Bitcoin clearly does not enjoy safe-haven status.
“There’s no doubt Bitcoin remains a volatile asset—speculative in many cases, leveraged in many cases, traded in many cases,” Baehr said. “But its characteristics are promising: over time, its scarcity, portability, and independence from any government or corporate policy make it a genuinely interesting asset as a store of value.”
Investors who view Bitcoin this way don’t see it as a shelter from daily market gyrations, but rather as an insurance policy against the steady erosion of the dollar’s purchasing power. Bitcoin’s supply is predictable and capped at 21 million, immune to policymakers’ whims.

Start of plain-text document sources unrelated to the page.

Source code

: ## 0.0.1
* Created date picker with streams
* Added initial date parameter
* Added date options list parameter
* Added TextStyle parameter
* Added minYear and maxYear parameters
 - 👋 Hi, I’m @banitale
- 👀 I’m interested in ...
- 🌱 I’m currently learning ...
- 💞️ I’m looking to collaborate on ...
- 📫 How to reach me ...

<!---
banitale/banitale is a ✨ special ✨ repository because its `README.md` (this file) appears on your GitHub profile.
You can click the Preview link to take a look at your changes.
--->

“People holding Bitcoin for the long term, especially those worried about…national debt, central bank policies, all these things…feel it’s not about Bitcoin going up, but about the denominator losing value,” Baehr said.
He added that while it may seem counterintuitive, something can be both a risk asset and a store of value. “People using Bitcoin as a store of value aren’t oblivious to its volatility.”
Arthur Breitman, co-founder of the Tezos blockchain protocol and a cryptocurrency expert, pointed out that Bitcoin’s resistance to confiscation makes it a store of value in another sense.
In a reply to Weisenthal on X, he wrote: “If…your bank account gets frozen, Bitcoin is a great store of value. It’s contextual.”
In another response to Weisenthal, Dan McArdle, co-founder of crypto data firm Messari, referenced an old post where he outlined his expectations for how Bitcoin would perform in different types of disasters.
Writing in 2018, McArdle said Bitcoin should “sell off during liquidity crises, rise during sovereign debt/fiat confidence crises.” Monday was an example of the former.
As for more battle-tested stores of value, gold prices fell about 1% on Monday afternoon.
“It’s unfair to compare Bitcoin, still in its infancy, with a store of value with millennia of history,” Alex Thorn, head of firmwide research at crypto investment bank Galaxy Digital, said regarding comparisons with gold.
Buying Bitcoin, he said, is “a venture-capital-like bet on its future as a store of value.” “Bitcoin is still being adopted. That’s why it’s both volatile and full of growth potential.”